For predicting cetacean density within the inner waters of British Columbia (chapter 3), I calculated density from systematic, line-transect marine mammal surveys over multiple years and seasons (summer 2004, 2005, 2008, and spring/autumn 2007) conducted by Raincoast Conservation Foundation. Abundance estimates were calculated using two different methods: Conventional Distance Sampling (CDS) and Density Surface Modelling (DSM). CDS generates a single density estimate for each stratum, whereas DSM explicitly models spatial variation and offers potential for greater precision by incorporating environmental predictors. Although DSM yields a more relevant product for the purposes of marine spatial planning, CDS has proven to be useful in cases where there are fewer observations available for seasonal and inter-annual comparison, particularly for the scarcely observed elephant seal. Abundance estimates are provided on a stratum-specific basis. Steller sea lions and harbour seals are further differentiated by ‘hauled out’ and ‘in water’. This analysis updates previous estimates (Williams & Thomas 2007) by including additional years of effort, providing greater spatial precision with the DSM method over CDS, novel reporting for spring and autumn seasons (rather than summer alone), and providing new abundance estimates for Steller sea lion and northern elephant seal. In addition to providing a baseline of marine mammal abundance and distribution, against which future changes can be compared, this information offers the opportunity to assess the risks posed to marine mammals by existing and emerging threats, such as fisheries bycatch, ship strikes, and increased oil spill and ocean noise issues associated with increases of container ship and oil tanker traffic in British Columbia’s continental shelf waters.

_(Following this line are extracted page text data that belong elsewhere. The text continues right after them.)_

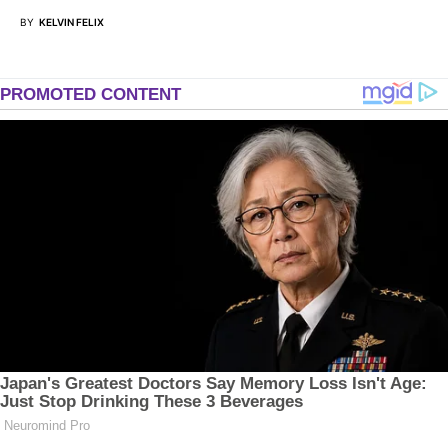
BY
KELVIN FELIX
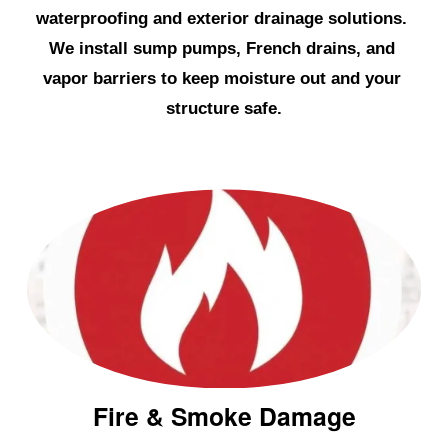
e
waterproofing and exterior drainage solutions. 
s
We install sump pumps, French drains, and 
t
vapor barriers to keep moisture out and your 
e
structure safe.
r
Fire & Smoke Damage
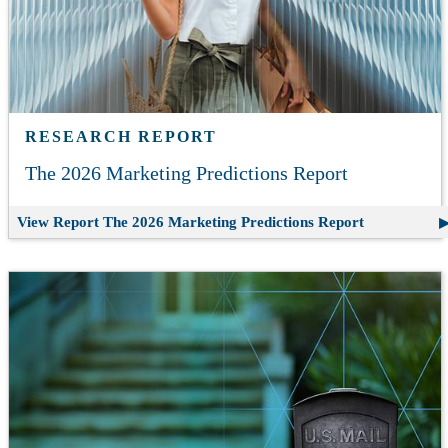
RESEARCH REPORT
The 2026 Marketing Predictions Report
View Report
The 2026 Marketing Predictions Report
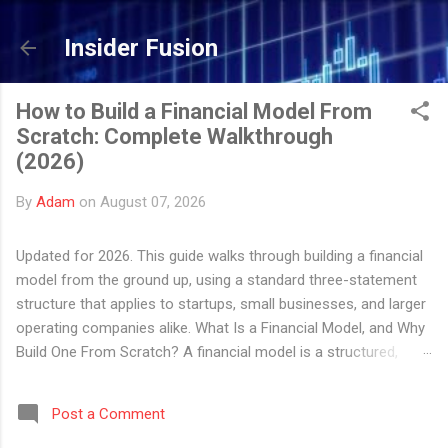
Skip to main content
Insider Fusion
How to Build a Financial Model From
Scratch: Complete Walkthrough
(2026)
By
Adam
on
August 07, 2026
Updated for 2026. This guide walks through building a financial
model from the ground up, using a standard three-statement
structure that applies to startups, small businesses, and larger
operating companies alike. What Is a Financial Model, and Why
Build One From Scratch? A financial model is a structured,
formula-driven representation of a company's historical and
projected financial performance. In practice, it is usually an
Post a Comment
Excel or Google Sheets workbook that connects a company's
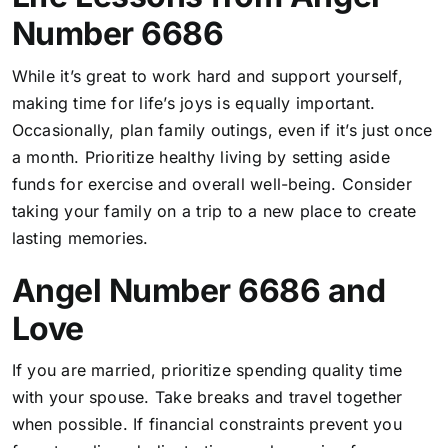
Number 6686
While it’s great to work hard and support yourself,
making time for life’s joys is equally important.
Occasionally, plan family outings, even if it’s just once
a month. Prioritize healthy living by setting aside
funds for exercise and overall well-being. Consider
taking your family on a trip to a new place to create
lasting memories.
Angel Number 6686 and
Love
If you are married, prioritize spending quality time
with your spouse. Take breaks and travel together
when possible. If financial constraints prevent you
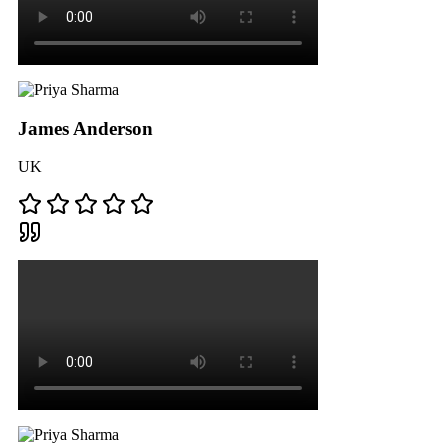
James Anderson
UK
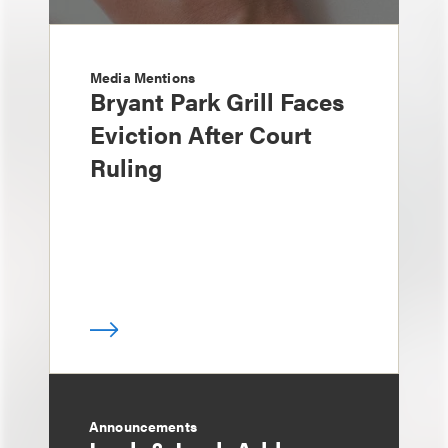
Media Mentions
Bryant Park Grill Faces
Eviction After Court
Ruling
Announcements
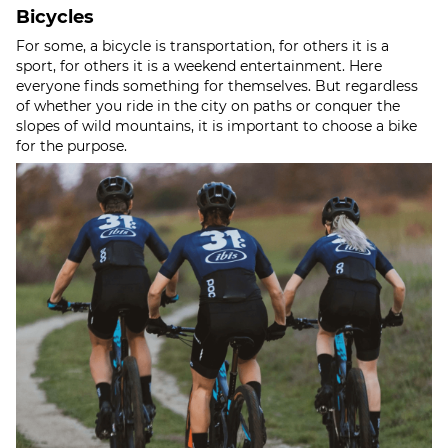
Bicycles
For some, a bicycle is transportation, for others it is a
sport, for others it is a weekend entertainment. Here
everyone finds something for themselves. But regardless
of whether you ride in the city on paths or conquer the
slopes of wild mountains, it is important to choose a bike
for the purpose.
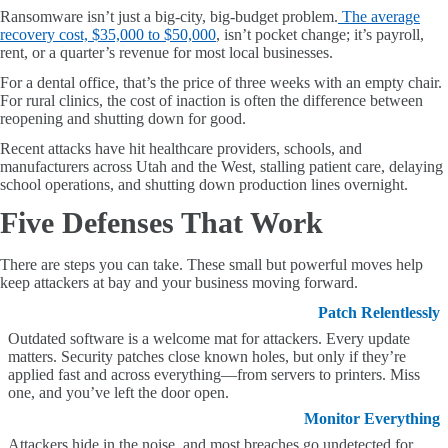
Ransomware isn’t just a big-city, big-budget problem.
The average
recovery cost, $35,000 to $50,000
, isn’t pocket change; it’s payroll,
rent, or a quarter’s revenue for most local businesses.
For a dental office, that’s the price of three weeks with an empty chair.
For rural clinics, the cost of inaction is often the difference between
reopening and shutting down for good.
Recent attacks have hit healthcare providers, schools, and
manufacturers across Utah and the West, stalling patient care, delaying
school operations, and shutting down production lines overnight.
Five Defenses That Work
There are steps you can take. These small but powerful moves help
keep attackers at bay and your business moving forward.
Patch Relentlessly
Outdated software is a welcome mat for attackers. Every update
matters. Security patches close known holes, but only if they’re
applied fast and across everything—from servers to printers. Miss
one, and you’ve left the door open.
Monitor Everything
Attackers hide in the noise
, and m
ost breaches go undetected for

Starting with marine animal observations at specific coordinates and times, I combine these data with environmental data, often satellite derived, to produce seascape predictions generalizable in space and time. These habitat-based models enable prediction of encounter rates and, in the case of density surface models, abundance that can then be applied to management scenarios. Specific human activities, OWED and shipping, are then compared within a tradeoff decision support framework, enabling interchangeable map and tradeoff plot views. These products make complex processes transparent for gaming conservation, industry and stakeholders towards optimal marine spatial management, fundamental to the tenets of marine spatial planning, ecosystem-based management and dynamic ocean management.